Keep writing, we all need you.
Lawrence

Apr 26, 2013
Doreen
by: Sonja

I'm with the others here who are appreciative of your caring and reaching out. Thank you so much. I will keep you in prayer and wish you renewed spirit and joy.

Apr 15, 2013
Doreen
by: Allison - Canada

Hi Doreen - I have been so impressed with your continued devotion to this site. You have commented on many of my posts and you have given me different outlooks on my particular moods. For that I thank you. This new way of life doesn't seem to get easier, but the support here with people like you sure does help. You are coming on one year without your special love - it is a hard "anniversary " to face, but it can be a positive landmark in many ways. You actually survived the unimaginable and continue to celebrate his life through your comments on this site, and your daily life. Sometimes "just being" is a celebration of this new way of life in itself. Take good care of yourself and I look forward to reading more posts from you. You are a special person. All my good thoughts are with you.

Apr 14, 2013
For Alassia & June THANK YOU!!!
by: Doreen U.K.

THANK YOU!!!! Alassia and June. for your post and lovely comments deeply appreciated.
It is my pleasure to serve You all in the best way I can from my own life experiences. My aim is to ENCOURAGE YOU ALL. And support you as much as I can.
When I look back I can't believe it is almost 1yr. that I lost my precious Steve. I have been busy, so much going on in the house repairs, that has consumed my time. BUT. I am feeling my grief more now. Reading more posts brings tears to my eyes in support of others that triggers off my own emotions so this may be a good thing. But I am also aware of you both June, Alassia, being equally supportive in your comments that is also very uplifting to me and others on this site which never goes unnoticed. So I equally THANK YOU! both for your thoughtful and caring post to me here which is deeply appreciated and will be remembered forever. Bless You Both and may God wrap His Loving arms around you both and Heal you from your grief and Loss. Hugs and kisses to you both from My Heart.

Apr 14, 2013
for Doreen
by: Judith in California

Doreen, your huband was fortunate to have such a caring wife at his side. The one year mark does not change a thing we go through. I've found I miss my husband more too. I do go on each day and make the best of it . That's our only good choice until we meet with them in heaven.

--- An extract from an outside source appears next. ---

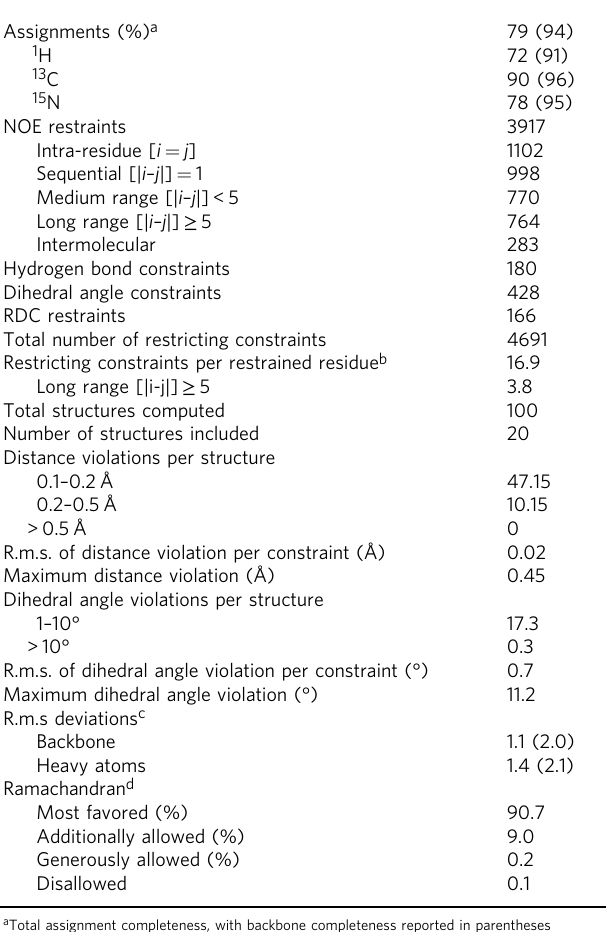
Fig. 2c, overexpression of WT CARD9 weakly induced NF- κ B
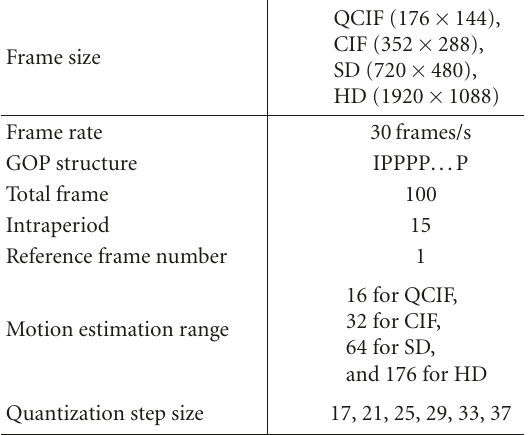
Table 5: Encoder parameters for the experiments.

God be with you and bess you.

Apr 14, 2013
Doreen
by: June

I agree with Alassia, you have such important comments for all of us. You are a very compassionate and caring person. I think of you as you are coming up to the one year anniversary of the loss of your husband.
As you know it is so very hard to continue on. I miss Mike more now but also have the hope to be Together Again. So I, like you, just take one day at a time, look for the good in the world and help others in need.
Lots of hugs to everyone who is going through this awful time in their lives.